Total!
- TOTAL! #1, January 1992
- Editor: Steve Jarratt
- Categories: Video game journalism
- Frequency: Monthly
- Founded: 1991
- First issue: January 1992
- Final issue Number: October 1996 58
- Company: Future plc
- Country: United Kingdom
- Based in: Bath
- Language: English
- ISSN: 0964-9352

= Total! =

Video game magazine (1991–1996)

Total! was a video game magazine published in the United Kingdom by Future plc. It was published monthly for 58 issues, beginning in December 1991 (cover-dated January 1992), with the last issue bearing the cover-date October 1996. A "1993 Annual" featuring reprint material and a poster magazine were also released during the magazine's lifetime.

==Content==
It focused on current and upcoming Nintendo consoles of the era, initially the NES and Game Boy, and then shared coverage with the SNES, Virtual Boy and Nintendo 64 as they were released. The arcade games Cruis'n USA, Killer Instinct and Killer Instinct 2 were also reviewed.

Each game review featured a rating out of 10 for the graphics, sound, gameplay and lifespan, plus an overall percentage score. The first Nintendo 64 game reviewed, Super Mario 64, was also the first game to receive the perfect score of 100%. Other notable high scores included 99% for Super Mario All-Stars on the SNES, in September 1993, and 98% each for Super Mario Bros. 3 on the NES and Super Mario World on the SNES, both in 1992. It is also notable for giving a score of 77% to Rise of the Robots, uncommonly high among reviews for this game.

==History==
The magazine was launched by Steve Jarratt Editor, Wayne Allen Art Editor and Andy Dyer Staff Writer. Steve Jarratt and Andy Dyer were credited with writing all the reviews. They also appeared in the form of computer sprite-style pictures, with comic book-style speech bubbles on many pages, though these were dropped by the end of 1993. Further named staff writers were brought in, there were usually around four writers credited at a time from 1994 onwards. Jarratt left to become the launch editor of Edge. By 1992, the magazine was selling about 80,000 copies per issue.

The final issue featured "Gamefreak", a Q&A section carried over from sister-magazine Super Play that had ended the month before. Issue 58 was not planned to be the final issue as issue 59 was previewed in the back of the magazine. However shortly after release subscribers received a letter informing them that the magazine had ended.

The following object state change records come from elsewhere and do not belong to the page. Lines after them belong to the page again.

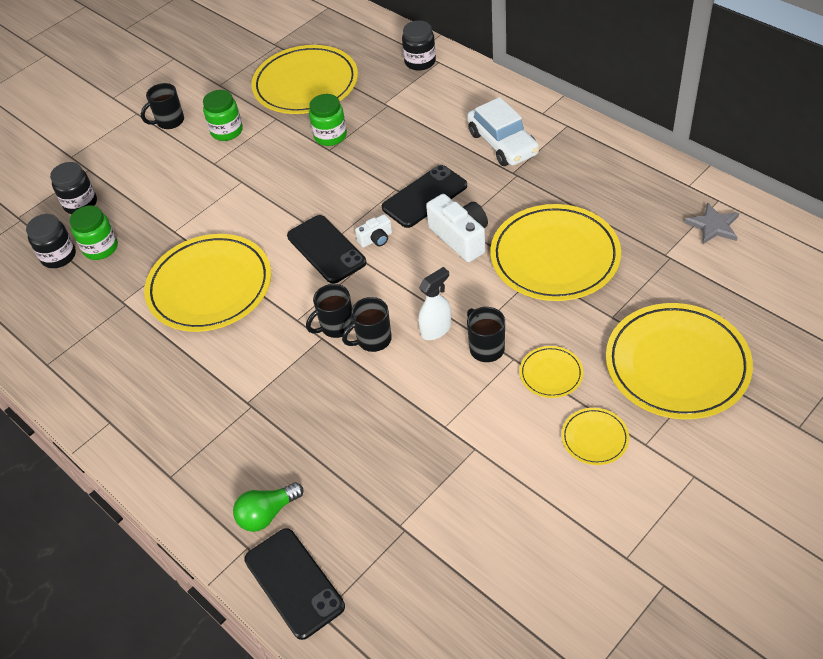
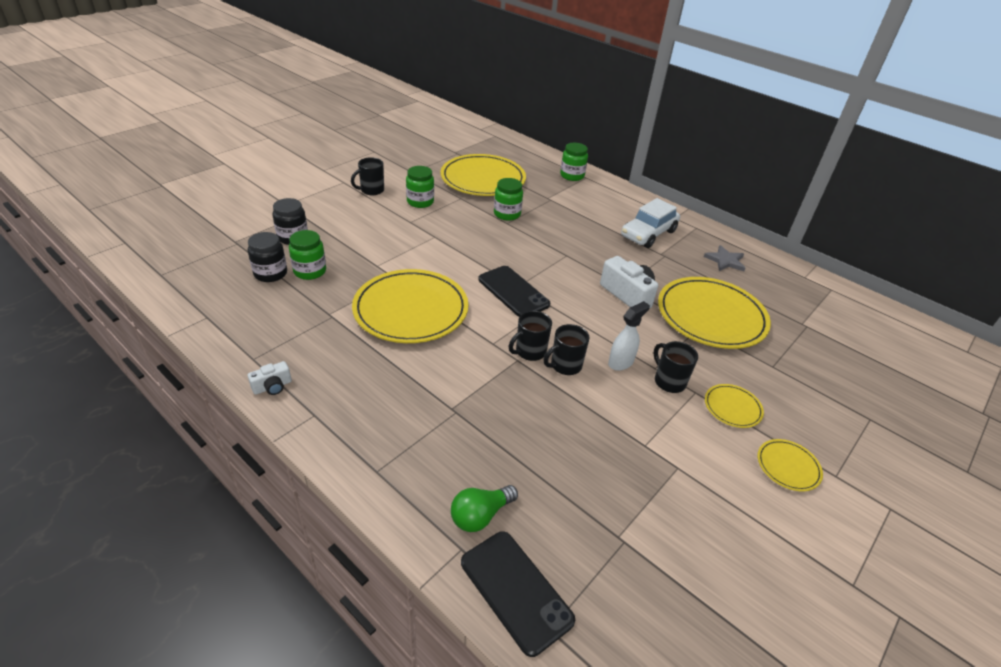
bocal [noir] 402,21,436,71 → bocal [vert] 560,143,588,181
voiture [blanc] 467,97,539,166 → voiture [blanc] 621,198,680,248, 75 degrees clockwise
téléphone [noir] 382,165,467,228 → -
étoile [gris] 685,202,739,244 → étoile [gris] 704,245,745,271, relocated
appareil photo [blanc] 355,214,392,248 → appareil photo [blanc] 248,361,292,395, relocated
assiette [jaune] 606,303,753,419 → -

During the last few years of its life subscribers to the magazine received an extra page in the form of "Total! Arena", a black and white insert featuring a brief summary of the corresponding issue's contents. Also featured on the page was "Fave Raves" where the current writers briefly mentioned their current favourite game - as a one-off this was changed to "Fave Daves" for issue 53's insert. There was also on occasion subscriber only competitions. There was no insert with the final issue.

The rights to the name were bought for a German magazine of the same name, which appeared from 1993 to 2000. The German-language TOTAL! was not a pure translation magazine, but a magazine with independent editorial work. It was characterized above all by reports and a rating system for video games based on the school grading system, and attempted to separate objective from subjective ratings.